Women are told all the time that they’re not as good as men; I hear it all the time. “Why didn’t you speak up?”; “That was Tod’s idea, wasn’t it?”; “Go get some coffee while the men talk” and other phrases all come up. We women even face a glass ceiling in many traditionally male jobs – CEO, business partners, welding, firefighting, police work, and many others that have only recently opened up to females.
Another woman who knows how hard it can be to shatter that glass ceiling is Helane Morrison. She was born and raised in Brooklyn, New York. When she attended college, she got a degree in journalism. However, she was never one to stop after one goal had been accomplished and promptly set off to study law. While she was studying for her law degree, she put her journalism degree to good use and became the editor in chief of the law review at the University of California Berkeley School of Law.

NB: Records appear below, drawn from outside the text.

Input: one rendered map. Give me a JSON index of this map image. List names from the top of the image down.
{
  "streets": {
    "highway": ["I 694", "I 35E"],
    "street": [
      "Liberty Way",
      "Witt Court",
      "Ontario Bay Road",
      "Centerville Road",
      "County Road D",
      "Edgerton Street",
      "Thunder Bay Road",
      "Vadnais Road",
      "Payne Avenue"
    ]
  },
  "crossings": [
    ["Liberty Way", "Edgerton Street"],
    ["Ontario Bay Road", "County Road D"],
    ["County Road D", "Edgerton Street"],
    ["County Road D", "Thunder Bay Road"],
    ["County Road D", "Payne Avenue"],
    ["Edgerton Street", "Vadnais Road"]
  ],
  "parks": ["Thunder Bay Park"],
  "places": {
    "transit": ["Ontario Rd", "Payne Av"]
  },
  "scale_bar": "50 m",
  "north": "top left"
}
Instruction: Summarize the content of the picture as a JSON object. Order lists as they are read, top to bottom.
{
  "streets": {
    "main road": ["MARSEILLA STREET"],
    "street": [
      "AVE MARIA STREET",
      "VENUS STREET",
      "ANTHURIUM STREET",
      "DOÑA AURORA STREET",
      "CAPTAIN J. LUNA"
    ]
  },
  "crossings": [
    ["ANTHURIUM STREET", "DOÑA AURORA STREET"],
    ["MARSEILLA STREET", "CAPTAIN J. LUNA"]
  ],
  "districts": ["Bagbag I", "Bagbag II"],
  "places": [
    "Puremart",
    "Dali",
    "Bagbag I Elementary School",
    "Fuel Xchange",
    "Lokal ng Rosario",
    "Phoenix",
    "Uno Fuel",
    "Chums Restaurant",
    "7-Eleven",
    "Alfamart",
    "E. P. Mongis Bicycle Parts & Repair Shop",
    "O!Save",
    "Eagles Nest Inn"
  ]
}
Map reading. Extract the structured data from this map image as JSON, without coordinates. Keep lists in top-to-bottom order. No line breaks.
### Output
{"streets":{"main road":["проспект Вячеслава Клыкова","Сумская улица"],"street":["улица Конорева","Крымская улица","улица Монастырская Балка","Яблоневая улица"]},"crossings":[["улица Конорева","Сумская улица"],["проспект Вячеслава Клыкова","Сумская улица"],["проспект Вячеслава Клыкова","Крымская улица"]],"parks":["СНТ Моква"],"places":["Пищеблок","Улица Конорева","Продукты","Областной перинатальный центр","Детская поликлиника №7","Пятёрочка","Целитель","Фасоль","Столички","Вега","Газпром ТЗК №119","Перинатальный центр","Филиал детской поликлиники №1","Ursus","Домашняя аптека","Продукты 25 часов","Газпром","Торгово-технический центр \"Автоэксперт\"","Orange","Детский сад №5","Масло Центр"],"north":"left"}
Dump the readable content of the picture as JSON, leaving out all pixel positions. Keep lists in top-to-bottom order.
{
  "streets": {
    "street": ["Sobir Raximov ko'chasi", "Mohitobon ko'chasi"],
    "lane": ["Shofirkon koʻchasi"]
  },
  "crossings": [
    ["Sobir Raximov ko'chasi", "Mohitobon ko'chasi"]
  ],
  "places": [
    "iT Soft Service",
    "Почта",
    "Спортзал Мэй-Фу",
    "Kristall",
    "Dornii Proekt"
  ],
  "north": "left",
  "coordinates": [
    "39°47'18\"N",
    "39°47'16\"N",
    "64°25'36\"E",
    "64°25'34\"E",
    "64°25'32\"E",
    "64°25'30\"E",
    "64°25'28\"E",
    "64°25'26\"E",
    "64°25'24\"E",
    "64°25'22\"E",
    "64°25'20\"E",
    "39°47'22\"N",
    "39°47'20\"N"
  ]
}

After she graduated with her law degree, Morrison worked as a law clerk in the 7th circuit US Court of Appeals. Shortly thereafter, she began to work under Harry A. Blackmun. From there, she worked at the Howard, Rice, Nemerovski, Canady, Falk, and Rabkin law firm in 1986. In 1991, she became a full partner at the firm.
During her time at this particular law firm, she became a force of integrity in the financial world. There are people termed “untouchable” due to how much money, power, and influence they accrue in whatever job they have. These are the people she started to take down; one at a time, she would find a way to bring the “untouchables” down in the financial world using the law. A couple of said people she brought down include the CEO of Google and of HBO and Co.
In 1991, Morrison changed jobs again. She went to work for the Securities and Exchange Commission, or the SEC. Here, Helane Morrison continued her work of taking down those that had too much power, money, or influence for the regular courts to bring down. Smaller courts would have the same issue if it weren’t for Morrison.